Prof. Olaf Bergmann przypomniał, że pamięć o powstaniu wielkopolskim najsilniej dotąd kultywowano w czasach władzy Władysława Gomułki. "Nie chcę bronić Gomułki i powiem coś niepopularnego, ale był to jedyny przywódca, który zdawał sobie sprawę, że powstanie wielkopolskie doskonale wpisywało się w narrację antyniemiecką. On to wykorzystywał, a tym samym powstańcy wielkopolscy po roku 1956 zaczęli wracać do łask" - mówił Bergman. Inaczej, zdaniem uczonego, działo się po 1989 roku. "Od lat 90. ciągle panuje u nas narracja piłsudczykowska. Tymczasem 11 listopada dla Wielkopolski nie był żadną ważną datą. Prof. Bergmann zaznaczył: "Mówi się, że dzięki powstaniu, Wielkopolska została przyłączona do macierzy. Na te słowa starzy poznaniacy jak ja oburzają się. Jakiej macierzy? To raczej macierz została do Polski przyłączona. To tutaj zaczęło się przecież państwo polskie" - przypomniał.
Zdanie prof. Olafa Bergmanna podzielił drugi z prelegentów, Brunon Różycki, autor mającej ukazać się wkrótce książki poświęconej rysowi psychologicznemu Józefa Piłsudskiego, w kontekście mechanizmu powstawania kultu jednostki. Różycki przekonywał, że przyczyną niewielkiej wiedzy o powstaniu wielkopolskim wśród Polaków są konsekwencje Przewrotu Majowego trwające do dziś w sferze świadomości zbiorowej. To wtedy - jak zauważył - powstał system łatwo przyswajalnych i przekazywanych dalej symboli, które podtrzymywały legendę Józefa Piłsudskiego.
"Nie przepracowaliśmy powstania wielkopolskiego. Wśród jego bohaterów wymieniamy najczęściej Tadeusza Rozwadowskiego. Tymczasem generał Józef Dowbor-Muśnicki stworzył najdoskonalszą armię" – ocenił Różycki.
"Nie przepracowaliśmy powstania wielkopolskiego. Wśród jego bohaterów wymieniamy najczęściej Tadeusza Rozwadowskiego. Tymczasem generał Józef Dowbor-Muśnicki stworzył najdoskonalszą armię" – ocenił Różycki.
Rocznicę powstania wielkopolskiego obchodzimy w tym roku po raz pierwszy jako święto państwowe.
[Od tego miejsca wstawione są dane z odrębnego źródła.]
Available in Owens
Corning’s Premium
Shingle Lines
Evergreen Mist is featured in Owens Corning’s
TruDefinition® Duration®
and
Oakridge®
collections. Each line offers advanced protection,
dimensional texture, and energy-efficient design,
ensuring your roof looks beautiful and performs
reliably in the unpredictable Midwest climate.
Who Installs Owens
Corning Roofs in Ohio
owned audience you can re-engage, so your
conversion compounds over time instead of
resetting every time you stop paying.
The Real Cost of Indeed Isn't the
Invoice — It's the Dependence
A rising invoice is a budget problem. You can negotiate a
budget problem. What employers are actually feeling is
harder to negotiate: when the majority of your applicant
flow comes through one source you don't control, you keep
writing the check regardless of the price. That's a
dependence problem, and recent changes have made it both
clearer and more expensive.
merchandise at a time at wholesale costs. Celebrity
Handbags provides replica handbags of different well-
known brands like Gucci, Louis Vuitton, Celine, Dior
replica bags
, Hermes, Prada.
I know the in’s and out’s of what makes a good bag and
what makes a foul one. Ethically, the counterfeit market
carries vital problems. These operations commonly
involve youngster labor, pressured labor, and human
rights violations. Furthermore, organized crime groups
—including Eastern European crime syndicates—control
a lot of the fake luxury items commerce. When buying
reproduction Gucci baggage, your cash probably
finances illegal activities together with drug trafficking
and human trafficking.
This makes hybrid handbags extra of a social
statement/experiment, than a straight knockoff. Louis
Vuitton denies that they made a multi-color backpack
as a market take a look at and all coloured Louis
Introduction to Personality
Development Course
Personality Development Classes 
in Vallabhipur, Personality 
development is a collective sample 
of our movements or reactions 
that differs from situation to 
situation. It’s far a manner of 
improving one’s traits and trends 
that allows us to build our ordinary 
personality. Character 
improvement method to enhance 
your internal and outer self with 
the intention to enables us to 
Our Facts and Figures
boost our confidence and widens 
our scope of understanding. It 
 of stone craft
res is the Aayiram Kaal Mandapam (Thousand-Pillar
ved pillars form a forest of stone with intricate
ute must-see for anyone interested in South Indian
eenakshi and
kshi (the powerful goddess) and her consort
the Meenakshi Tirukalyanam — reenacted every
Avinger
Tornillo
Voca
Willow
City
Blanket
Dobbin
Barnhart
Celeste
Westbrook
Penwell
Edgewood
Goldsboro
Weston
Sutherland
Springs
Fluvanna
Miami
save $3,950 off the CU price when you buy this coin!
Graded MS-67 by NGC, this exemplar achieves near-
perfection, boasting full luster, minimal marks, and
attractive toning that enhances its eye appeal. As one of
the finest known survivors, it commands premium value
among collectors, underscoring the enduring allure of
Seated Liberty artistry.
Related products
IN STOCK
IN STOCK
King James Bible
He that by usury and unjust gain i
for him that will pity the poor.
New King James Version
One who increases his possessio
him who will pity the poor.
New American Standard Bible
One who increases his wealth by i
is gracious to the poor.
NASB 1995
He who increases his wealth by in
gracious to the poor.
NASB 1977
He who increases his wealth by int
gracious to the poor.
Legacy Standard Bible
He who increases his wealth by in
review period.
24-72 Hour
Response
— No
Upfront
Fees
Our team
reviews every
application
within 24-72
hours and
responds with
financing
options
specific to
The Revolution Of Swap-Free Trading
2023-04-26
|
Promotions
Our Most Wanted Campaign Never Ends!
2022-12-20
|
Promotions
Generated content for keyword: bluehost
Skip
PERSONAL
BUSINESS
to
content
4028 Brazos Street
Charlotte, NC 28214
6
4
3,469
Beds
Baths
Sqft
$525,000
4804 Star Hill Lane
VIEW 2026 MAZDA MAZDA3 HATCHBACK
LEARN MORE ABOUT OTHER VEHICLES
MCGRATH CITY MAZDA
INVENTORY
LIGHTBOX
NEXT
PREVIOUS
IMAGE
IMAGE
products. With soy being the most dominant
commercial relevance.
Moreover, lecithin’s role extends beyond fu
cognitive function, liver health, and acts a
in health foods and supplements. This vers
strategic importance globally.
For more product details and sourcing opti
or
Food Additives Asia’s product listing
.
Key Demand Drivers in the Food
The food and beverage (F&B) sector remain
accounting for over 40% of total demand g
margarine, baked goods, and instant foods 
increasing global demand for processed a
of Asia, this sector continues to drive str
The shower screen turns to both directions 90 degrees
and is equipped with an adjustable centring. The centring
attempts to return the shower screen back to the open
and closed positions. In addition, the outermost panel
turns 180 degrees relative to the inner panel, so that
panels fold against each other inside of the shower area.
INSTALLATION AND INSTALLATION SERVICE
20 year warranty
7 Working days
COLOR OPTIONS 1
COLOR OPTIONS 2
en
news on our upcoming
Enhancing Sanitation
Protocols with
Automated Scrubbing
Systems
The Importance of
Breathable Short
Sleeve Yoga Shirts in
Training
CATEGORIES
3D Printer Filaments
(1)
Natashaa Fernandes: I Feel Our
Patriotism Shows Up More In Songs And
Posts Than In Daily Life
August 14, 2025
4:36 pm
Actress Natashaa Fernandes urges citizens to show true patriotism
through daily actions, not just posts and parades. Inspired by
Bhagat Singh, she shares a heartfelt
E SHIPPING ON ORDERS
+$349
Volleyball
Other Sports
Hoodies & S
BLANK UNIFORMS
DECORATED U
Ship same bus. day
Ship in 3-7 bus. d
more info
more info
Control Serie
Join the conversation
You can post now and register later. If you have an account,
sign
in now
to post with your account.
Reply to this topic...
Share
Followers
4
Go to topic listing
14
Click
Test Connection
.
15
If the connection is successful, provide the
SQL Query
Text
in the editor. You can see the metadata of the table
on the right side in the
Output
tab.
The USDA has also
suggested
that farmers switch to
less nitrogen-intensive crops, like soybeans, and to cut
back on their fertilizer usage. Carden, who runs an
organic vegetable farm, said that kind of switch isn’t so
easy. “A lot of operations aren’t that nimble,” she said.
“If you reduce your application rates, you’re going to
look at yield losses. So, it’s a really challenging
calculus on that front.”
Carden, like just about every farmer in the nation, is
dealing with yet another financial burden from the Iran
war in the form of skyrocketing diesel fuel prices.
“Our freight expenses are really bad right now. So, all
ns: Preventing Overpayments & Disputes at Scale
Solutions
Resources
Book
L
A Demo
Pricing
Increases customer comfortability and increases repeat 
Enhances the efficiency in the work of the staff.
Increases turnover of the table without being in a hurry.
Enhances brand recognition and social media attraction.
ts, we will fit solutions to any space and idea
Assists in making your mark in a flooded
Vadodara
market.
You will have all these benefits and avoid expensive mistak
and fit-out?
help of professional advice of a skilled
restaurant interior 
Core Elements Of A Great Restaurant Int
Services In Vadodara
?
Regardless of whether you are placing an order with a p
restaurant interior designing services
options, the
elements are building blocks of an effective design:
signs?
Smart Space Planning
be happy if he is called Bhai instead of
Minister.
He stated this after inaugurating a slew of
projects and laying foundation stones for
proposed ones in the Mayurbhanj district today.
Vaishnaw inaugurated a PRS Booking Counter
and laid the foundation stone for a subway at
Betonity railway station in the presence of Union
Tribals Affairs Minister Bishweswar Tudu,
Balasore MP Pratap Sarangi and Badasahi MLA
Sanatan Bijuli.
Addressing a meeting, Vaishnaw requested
Ustawę je ustanawiającą Sejm przyjął 1 października, a 28 października jednogłośnie poparł ją Senat. Prezydent RP Andrzej Duda podpisał ustawę 23 listopada w historycznym miejscu, czyli w dawnym poznańskim Hotelu Bazar, w którym tuż przed wybuchem powstania zamieszkał Ignacy Jan Paderewski.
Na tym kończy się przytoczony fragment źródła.